Title: Single nucleotide variant (SNV) prediction for identifying somatic mutations in next generation sequencing (NGS) data
Speaker: Jiarui Ding
Department of Computer Science, UBC / BC Cancer Agency
Abstract

Single nucleotide variant (SNV) prediction for identifying somatic mutations in next generation sequencing (NGS) data is critical to defining mutational landscapes in cancer and ultimately furthering our understanding of tumour biology. There are a host of SNV prediction tools for NGS data available such as Samtools and GATK, but few are tailored specifically to the characteristics of cancer genomes such as tumour-normal admixture and segmental aneuploidy which can dramatically alter allele frequencies present in the data. Moreover, after SNV prediction, most approaches need sophisticated heuristic filters to filter the false predictions. These heuristics are based largely on the combination of intuition and ad-hoc rules, and not on empirical data using experimentally revalidated mutations. We propose that principled methods, based on sufficient ground truth data are needed to train robust classifiers to distinguish true from false positives and to simultaneously learn what characteristics in the input data are leading to false positive predictions. These classifiers might then inform development of the next generation of alignment algorithms.

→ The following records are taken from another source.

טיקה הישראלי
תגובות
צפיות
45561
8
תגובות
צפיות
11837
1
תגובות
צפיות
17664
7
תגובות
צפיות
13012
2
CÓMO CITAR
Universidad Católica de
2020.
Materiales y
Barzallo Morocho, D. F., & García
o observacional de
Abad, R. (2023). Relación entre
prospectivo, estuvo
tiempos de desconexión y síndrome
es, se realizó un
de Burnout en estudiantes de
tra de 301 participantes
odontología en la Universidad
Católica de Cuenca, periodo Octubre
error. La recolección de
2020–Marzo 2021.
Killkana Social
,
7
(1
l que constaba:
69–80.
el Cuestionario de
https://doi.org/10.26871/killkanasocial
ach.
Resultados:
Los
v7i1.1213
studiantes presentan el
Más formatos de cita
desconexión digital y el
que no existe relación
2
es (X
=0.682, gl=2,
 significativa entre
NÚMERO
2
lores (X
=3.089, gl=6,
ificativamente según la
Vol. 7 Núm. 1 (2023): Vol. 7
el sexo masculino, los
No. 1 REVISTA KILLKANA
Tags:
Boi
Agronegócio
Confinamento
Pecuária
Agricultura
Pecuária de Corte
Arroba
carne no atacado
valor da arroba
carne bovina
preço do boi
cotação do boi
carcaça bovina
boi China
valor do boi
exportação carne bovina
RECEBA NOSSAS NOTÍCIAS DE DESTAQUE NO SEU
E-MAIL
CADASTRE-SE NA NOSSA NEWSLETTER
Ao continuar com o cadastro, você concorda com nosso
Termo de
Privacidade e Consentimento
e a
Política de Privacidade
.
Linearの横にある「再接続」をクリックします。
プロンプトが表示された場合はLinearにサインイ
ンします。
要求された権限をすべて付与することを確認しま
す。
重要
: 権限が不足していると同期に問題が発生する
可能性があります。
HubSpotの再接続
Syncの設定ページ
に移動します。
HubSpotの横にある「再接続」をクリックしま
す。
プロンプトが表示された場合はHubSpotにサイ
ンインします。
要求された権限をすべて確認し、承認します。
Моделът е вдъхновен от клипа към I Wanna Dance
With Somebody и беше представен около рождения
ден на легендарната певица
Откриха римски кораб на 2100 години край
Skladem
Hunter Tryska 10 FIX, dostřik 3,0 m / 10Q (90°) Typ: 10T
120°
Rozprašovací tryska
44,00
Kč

We present supervised machine learning algorithms used for somatic point mutation prediction in tumour/normal NGS experiments. Specifically, we construct 80 features to represent a candidate somatic mutation, and logistic regression models on a validated dataset consisting of 990 true somatic mutations and 2433 non-somatic mutation positions. In addition, we use feature selection methods to rank the importance of features for somatic mutation prediction. The classifiers' prediction results using ROC comparisons are more accurate than Samtools and GATK alone. We find 24 features achieve the best compromise between feature number and prediction accuracy.

We show supervised machine learning algorithms can accurately predict somatic point mutations, and provide alternative choices to heuristic filters. Since machine learning algorithms can automatically find patterns in the training data, and use the uncovered patterns to predict new candidate somatic point mutations, the classifiers can be considered as adaptive optimal filters for mutation prediction.